Questionado sobre o desejo de levantar a taça mundial antes de se aposentar, Cristiano foi direto: “Se me perguntam se eu tenho o sonho de ganhar a Copa do Mundo, eu digo que não. Isso vai definir o quê? Se eu sou um dos melhores da história? Ganhar uma competição de seis ou sete jogos? Isso é justo?”, respondeu o camisa 7, que já disputou cinco Copas e soma oito gols no torneio.
Aos 39 anos, o astro deve participar de sua sexta e última Copa no próximo ano. Apesar de reconhecer que o fim da carreira está próximo, ele diz estar preparado para o novo ciclo fora dos campos. “Vai ser difícil, vou chorar provavelmente, mas preparo o meu futuro desde os 25 anos. Quero estar mais presente com a minha família, criar meus filhos e aproveitar outras paixões”, disse.
Cristiano contou ainda que se planejou para a aposentadoria e que pretende se dedicar a hobbies e negócios pessoais. “Nada será comparado a jogar futebol e marcar gols, mas tudo tem um começo e um fim. Tenho outras paixões: gosto de UFC, de jogar padel e quero aprender mais sobre minhas empresas.”
O português também comentou o marco de ter se tornado o primeiro jogador bilionário da história do futebol, feito que, segundo ele, foi uma conquista planejada. “Eu sabia que isso ia acontecer. Foi como ganhar uma Bola de Ouro, porque você faz seus próprios gols. Era minha meta chegar a esse número.
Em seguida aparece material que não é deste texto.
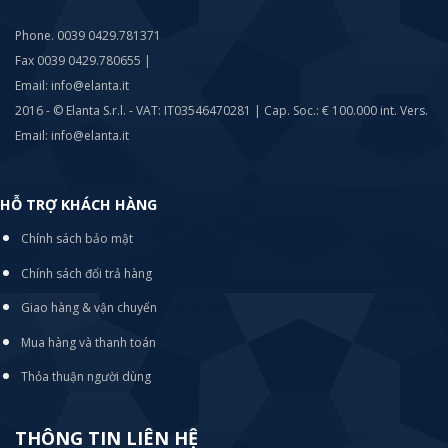
Phone. 0039 0429.781371
Fax 0039 0429.780655 |
Email: info@elanta.it
2016 - © Elanta S.r.l. - VAT: IT03546470281 | Cap. Soc.: € 100.000 int. Vers.
Email: info@elanta.it
HỖ TRỢ KHÁCH HÀNG
Chính sách bảo mật
Chính sách đổi trả hàng
Giao hàng & vận chuyển
Mua hàng và thanh toán
Thỏa thuận người dùng
THÔNG TIN LIÊN HỆ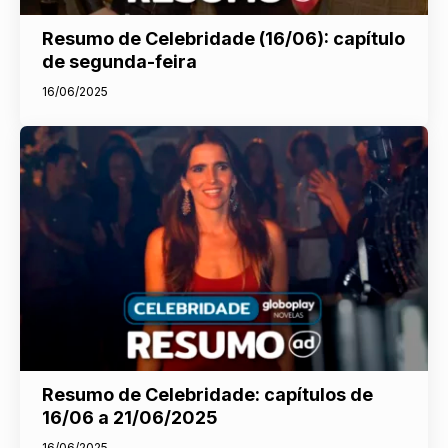
Resumo de Celebridade (16/06): capítulo
de segunda-feira
16/06/2025
Resumo de Celebridade: capítulos de
16/06 a 21/06/2025
16/06/2025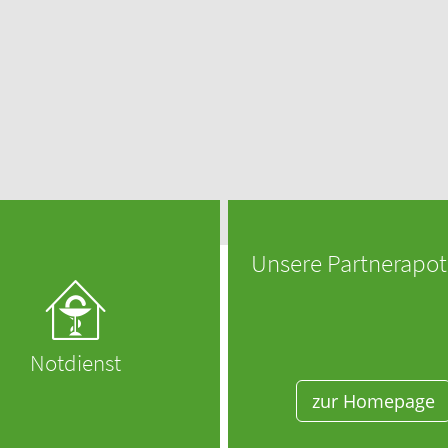
Apotheken vor Ort!
Männerkrankheiten
fmedizin
Unsere Partnerapo
Notdienst
zur Homepage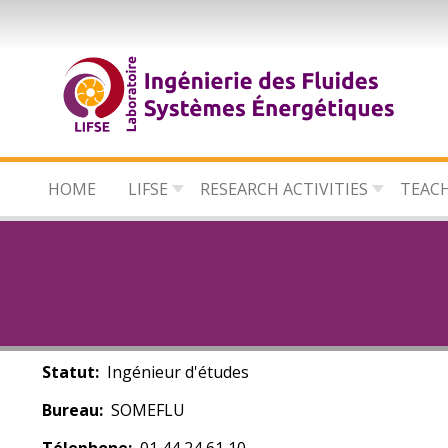
Skip
to
main
content
HOME
LIFSE
RESEARCH ACTIVITIES
TEAC
Statut
Ingénieur d'études
Bureau
SOMEFLU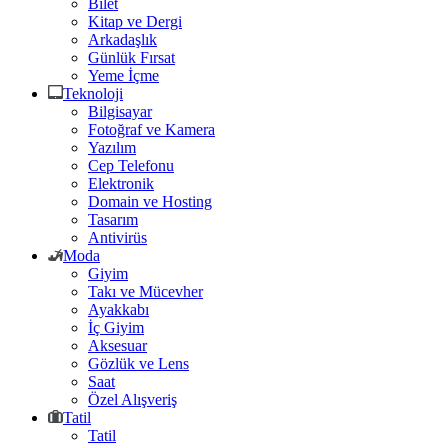
Bilet
Kitap ve Dergi
Arkadaşlık
Günlük Fırsat
Yeme İçme
Teknoloji
Bilgisayar
Fotoğraf ve Kamera
Yazılım
Cep Telefonu
Elektronik
Domain ve Hosting
Tasarım
Antivirüs
Moda
Giyim
Takı ve Mücevher
Ayakkabı
İç Giyim
Aksesuar
Gözlük ve Lens
Saat
Özel Alışveriş
Tatil
Tatil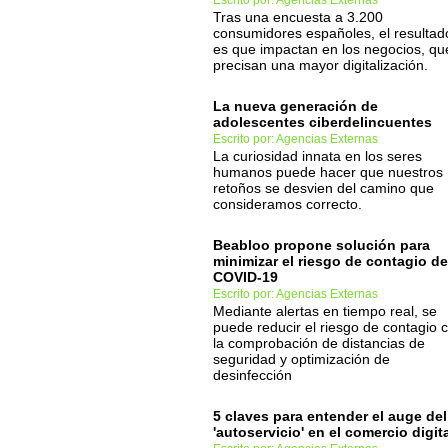
Escrito por: Agencias Externas
Tras una encuesta a 3.200
consumidores españoles, el resultad
es que impactan en los negocios, qu
precisan una mayor digitalización.
La nueva generación de
adolescentes ciberdelincuentes
Escrito por: Agencias Externas
La curiosidad innata en los seres
humanos puede hacer que nuestros
retoños se desvien del camino que
consideramos correcto.
Beabloo propone solución para
minimizar el riesgo de contagio de
COVID-19
Escrito por: Agencias Externas
Mediante alertas en tiempo real, se
puede reducir el riesgo de contagio 
la comprobación de distancias de
seguridad y optimización de
desinfección
5 claves para entender el auge del
'autoservicio' en el comercio digit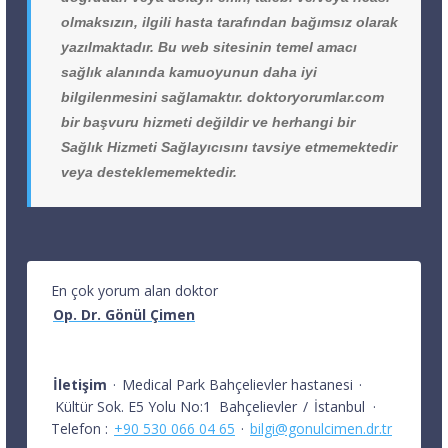
olmaksızın, ilgili hasta tarafından bağımsız olarak
yazılmaktadır. Bu web sitesinin temel amacı
sağlık alanında kamuoyunun daha iyi
bilgilenmesini sağlamaktır. doktoryorumlar.com
bir başvuru hizmeti değildir ve herhangi bir
Sağlık Hizmeti Sağlayıcısını tavsiye etmemektedir
veya desteklememektedir.
En çok yorum alan doktor
Op. Dr. Gönül Çimen
İletişim
·
Medical Park Bahçelievler hastanesi
·
Kültür Sok. E5 Yolu No:1
Bahçelievler
/
İstanbul
·
Telefon :
+90 530 066 04 65
·
bilgi@gonulcimen.dr.tr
Não me surpreende, porque os números não mentem — o Cristiano está lá no topo.”
Por fim, o atacante garantiu que não se preocupa com a opinião pública. “Não ligo para o que pensam de mim. Só quero ser feliz, manter meu nível e continuar marcando gols. Sou uma pessoa normal, posso comprar o que quiser, mas não preciso disso. Às vezes compro algo só por investimento, como carros de coleção.”